Apprivoisement et domestication historique

Dans l'Antiquité, les fouines étaient domestiquées pour la chasse aux animaux considérés comme nuisibles, tels que d'autres mustélidés ou les serpents. Le médecin et biologiste George Rolleston a ainsi émis la théorie selon laquelle le « chat domestique » mentionné par les Grecs et les Romains de l'Antiquité correspondait en réalité à la fouine[58]. Plusieurs expériences contemporaines d'apprivoisement ont également été documentées à travers l'histoire, notamment celle de la naturaliste française Jeanne Villepreux-Power, qui est connue pour avoir conservé deux fouines apprivoisées auprès d'elle au cours du XIXe siècle[59].

Dans la culture

Blason de la famille de Fay, Fay de Chapteuil, Fay de La Tour-Maubourg Pierre et Pons de Fay de Chapteuil dit Capdeuil (1re croisade). De gueules à la bande d'or, chargée d'une fouine d'azur.

L'analyse de la tradition orale met en évidence de nombreuses locutions populaires qui témoignent de l'ancrage de ce petit carnivore dans le quotidien des campagnes françaises.
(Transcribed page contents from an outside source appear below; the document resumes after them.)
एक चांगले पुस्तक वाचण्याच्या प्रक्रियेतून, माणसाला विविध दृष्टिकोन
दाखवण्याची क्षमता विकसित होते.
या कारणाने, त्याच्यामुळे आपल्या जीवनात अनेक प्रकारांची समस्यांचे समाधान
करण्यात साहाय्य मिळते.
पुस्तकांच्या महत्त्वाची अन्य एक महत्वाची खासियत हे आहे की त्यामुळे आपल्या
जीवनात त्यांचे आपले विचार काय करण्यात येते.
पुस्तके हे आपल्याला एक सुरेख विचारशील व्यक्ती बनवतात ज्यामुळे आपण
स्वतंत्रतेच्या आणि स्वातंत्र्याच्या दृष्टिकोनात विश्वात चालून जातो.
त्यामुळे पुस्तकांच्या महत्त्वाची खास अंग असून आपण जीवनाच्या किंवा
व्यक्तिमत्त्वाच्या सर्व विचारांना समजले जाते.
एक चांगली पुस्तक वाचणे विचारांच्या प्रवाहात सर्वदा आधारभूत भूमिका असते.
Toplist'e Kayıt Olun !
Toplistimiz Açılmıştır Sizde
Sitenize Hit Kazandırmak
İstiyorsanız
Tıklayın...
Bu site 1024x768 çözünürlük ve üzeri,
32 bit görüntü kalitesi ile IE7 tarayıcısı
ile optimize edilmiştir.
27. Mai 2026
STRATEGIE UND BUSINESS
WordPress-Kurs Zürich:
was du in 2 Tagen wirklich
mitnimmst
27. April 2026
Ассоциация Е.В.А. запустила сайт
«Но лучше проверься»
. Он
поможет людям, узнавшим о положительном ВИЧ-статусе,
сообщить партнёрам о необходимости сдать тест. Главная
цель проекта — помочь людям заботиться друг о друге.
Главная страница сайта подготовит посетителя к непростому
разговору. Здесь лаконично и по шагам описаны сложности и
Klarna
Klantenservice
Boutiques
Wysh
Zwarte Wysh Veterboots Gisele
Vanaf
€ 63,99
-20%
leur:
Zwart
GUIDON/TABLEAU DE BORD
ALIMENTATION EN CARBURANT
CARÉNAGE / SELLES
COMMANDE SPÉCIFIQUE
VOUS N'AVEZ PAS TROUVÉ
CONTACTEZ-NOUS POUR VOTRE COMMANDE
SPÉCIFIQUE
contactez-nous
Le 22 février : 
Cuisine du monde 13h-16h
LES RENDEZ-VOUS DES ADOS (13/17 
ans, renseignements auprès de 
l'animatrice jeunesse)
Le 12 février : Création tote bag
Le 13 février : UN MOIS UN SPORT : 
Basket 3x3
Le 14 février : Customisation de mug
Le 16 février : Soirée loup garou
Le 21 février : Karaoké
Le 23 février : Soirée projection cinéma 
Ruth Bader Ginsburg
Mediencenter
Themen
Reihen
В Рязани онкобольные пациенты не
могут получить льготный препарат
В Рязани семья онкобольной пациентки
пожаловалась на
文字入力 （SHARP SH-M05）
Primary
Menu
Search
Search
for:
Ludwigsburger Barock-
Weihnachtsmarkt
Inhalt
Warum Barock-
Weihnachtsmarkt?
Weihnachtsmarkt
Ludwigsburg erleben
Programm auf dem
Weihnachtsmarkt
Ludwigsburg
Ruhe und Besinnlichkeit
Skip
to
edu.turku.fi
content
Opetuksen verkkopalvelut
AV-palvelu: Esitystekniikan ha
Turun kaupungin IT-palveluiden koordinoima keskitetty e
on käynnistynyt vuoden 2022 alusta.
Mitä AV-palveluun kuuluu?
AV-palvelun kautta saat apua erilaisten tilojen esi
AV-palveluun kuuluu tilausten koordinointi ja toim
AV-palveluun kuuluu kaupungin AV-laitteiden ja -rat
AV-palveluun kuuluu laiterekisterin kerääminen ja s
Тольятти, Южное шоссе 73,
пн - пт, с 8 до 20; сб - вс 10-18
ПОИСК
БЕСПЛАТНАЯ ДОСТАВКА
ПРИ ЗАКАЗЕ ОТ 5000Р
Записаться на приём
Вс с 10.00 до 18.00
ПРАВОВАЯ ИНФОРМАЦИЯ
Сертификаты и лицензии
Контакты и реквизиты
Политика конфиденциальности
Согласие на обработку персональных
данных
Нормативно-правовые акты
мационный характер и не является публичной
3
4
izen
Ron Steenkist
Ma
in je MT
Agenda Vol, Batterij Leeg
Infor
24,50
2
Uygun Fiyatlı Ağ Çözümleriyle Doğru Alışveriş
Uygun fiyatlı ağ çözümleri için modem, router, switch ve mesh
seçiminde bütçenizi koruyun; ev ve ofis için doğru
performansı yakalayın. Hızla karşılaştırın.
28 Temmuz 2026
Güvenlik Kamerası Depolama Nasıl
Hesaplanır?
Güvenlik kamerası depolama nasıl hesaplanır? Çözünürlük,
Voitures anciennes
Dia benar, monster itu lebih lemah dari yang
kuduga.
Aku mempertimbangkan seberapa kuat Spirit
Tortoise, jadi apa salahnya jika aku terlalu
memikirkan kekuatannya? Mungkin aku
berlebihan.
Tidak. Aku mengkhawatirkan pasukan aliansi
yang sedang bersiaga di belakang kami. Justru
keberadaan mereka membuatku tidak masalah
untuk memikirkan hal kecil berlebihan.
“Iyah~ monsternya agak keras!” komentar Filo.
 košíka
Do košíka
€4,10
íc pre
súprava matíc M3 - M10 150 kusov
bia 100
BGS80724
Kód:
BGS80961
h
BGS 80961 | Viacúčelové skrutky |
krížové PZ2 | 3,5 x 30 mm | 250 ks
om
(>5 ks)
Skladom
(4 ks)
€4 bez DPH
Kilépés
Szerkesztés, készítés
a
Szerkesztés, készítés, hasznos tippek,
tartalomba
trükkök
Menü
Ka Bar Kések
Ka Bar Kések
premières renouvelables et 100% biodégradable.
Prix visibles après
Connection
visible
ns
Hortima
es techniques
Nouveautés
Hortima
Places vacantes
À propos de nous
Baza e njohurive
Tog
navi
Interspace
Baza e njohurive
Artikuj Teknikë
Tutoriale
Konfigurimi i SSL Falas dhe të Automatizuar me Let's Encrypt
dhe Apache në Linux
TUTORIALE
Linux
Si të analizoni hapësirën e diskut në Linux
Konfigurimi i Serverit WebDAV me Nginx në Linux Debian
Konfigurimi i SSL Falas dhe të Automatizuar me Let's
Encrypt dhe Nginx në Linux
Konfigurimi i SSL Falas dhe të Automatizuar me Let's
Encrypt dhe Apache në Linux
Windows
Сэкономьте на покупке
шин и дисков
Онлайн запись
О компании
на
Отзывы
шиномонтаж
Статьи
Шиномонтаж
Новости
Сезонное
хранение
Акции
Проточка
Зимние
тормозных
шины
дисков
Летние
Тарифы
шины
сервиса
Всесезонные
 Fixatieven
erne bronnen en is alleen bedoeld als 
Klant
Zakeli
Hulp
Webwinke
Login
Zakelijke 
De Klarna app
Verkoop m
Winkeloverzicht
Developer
Sa réputation de ruse et de promptitude a donné naissance à l'expression « malin comme un fouin », enregistrée dans le domaine rouchi, ou encore à la locution proverbiale jurassienne « tu me détournes du renard, putois, mais c'est pour m'attirer vers ton trou », qui illustre le glissement sémantique fréquent entre ces différentes espèces dans l'imaginaire collectif : le putois fut parfois dans certaines régions sous le nom de « foin de terre » ou « fouine mâle » [11]. D'autres dictons décrivent plus précisément ses mœurs ou ses postures biologiques. Ainsi, l'expression « dormir comme un fouin » est couramment employée dans le Centre pour désigner un sommeil très profond, tandis que la formule « être enrhumé comme un fouin » y qualifie une personne souffrant d'un lourd rhume de cerveau[11]. De plus, sa propension à se glisser prestement dans les endroits les plus exigus ou inattendus est à l'origine de la tournure poitevine « être pris comme un fouin dans une bouzine », utilisée pour signifier qu'une personne se retrouve totalement surprise en train de faire quelque chose d’interdit[11].

La forte odeur musquée sécrétée par ses glandes anales a également marqué le langage populaire. À l'instar des autres représentants du genre Mustela, la fouine répand une effluve tenace qui a donné naissance dans la Corrèze au qualificatif de feinard pour désigner un individu malpropre ou dégageant une mauvaise odeur[11]. Dans le même esprit, on dit traditionnellement dans le Centre d'un enfant particulièrement sale : « Oh ! le petit foin ! », une mauvaise hygiène corporelle étant souvent sanctionnée par la sentence populaire historique « puer comme un foin »[11]. Enfin, la vivacité de ses habitudes de recherche alimentaire a laissé des traces dans le vocabulaire de l'enfance, puisque l'expression « faire la fouine » est enregistrée dans le Centre comme un équivalent synonyme de « faire l'école buissonnière », donnant ainsi naissance au verbe régional « fouiner » au sens d'esquiver ou de fuir[11],[60]. Sur le plan des caractères anthropomorphiques, une personne sournoise au visage pointu et chiffonné est historiquement qualifiée en français de chatfouin ou directement de fouine[11]. Dans le langage contemporain, le terme « fouine » reste ainsi utilisé pour qualifier une personne sournoise ou vicieuse, tandis que le verbe « fouiner » signifie « chercher avec minutie »[60], mais s'emploie familièrement comme un synonyme négatif de « fouiller » ou de « se mêler des affaires d’autrui de manière indiscrète » [61]. Le 29 avril et le 21 novembre 2016, deux fouines ont arrêté le Grand collisionneur de hadrons, l'accélérateur de particules le plus puissant du monde, en grimpant sur des transformateurs électriques de 18–66 kV situés en surface, respectivement près des expériences LHCb et ALICE. La seconde fouine a été naturalisée et exposée au Muséum d'histoire naturelle de Rotterdam [62],[63],[64].

La fouine est présente dans les armoiries de la famille de Faÿ[65], dont celles de la branche de La Tour-Maubourg, et dans celles des descendants de la branche de Solignac, les du Vivier de Faÿ Solignac.

Dans le paysage musical contemporain, Laouni Mouhid, un rappeur franco-marocain, est mondialement connu sous le pseudonyme artistique de La Fouine.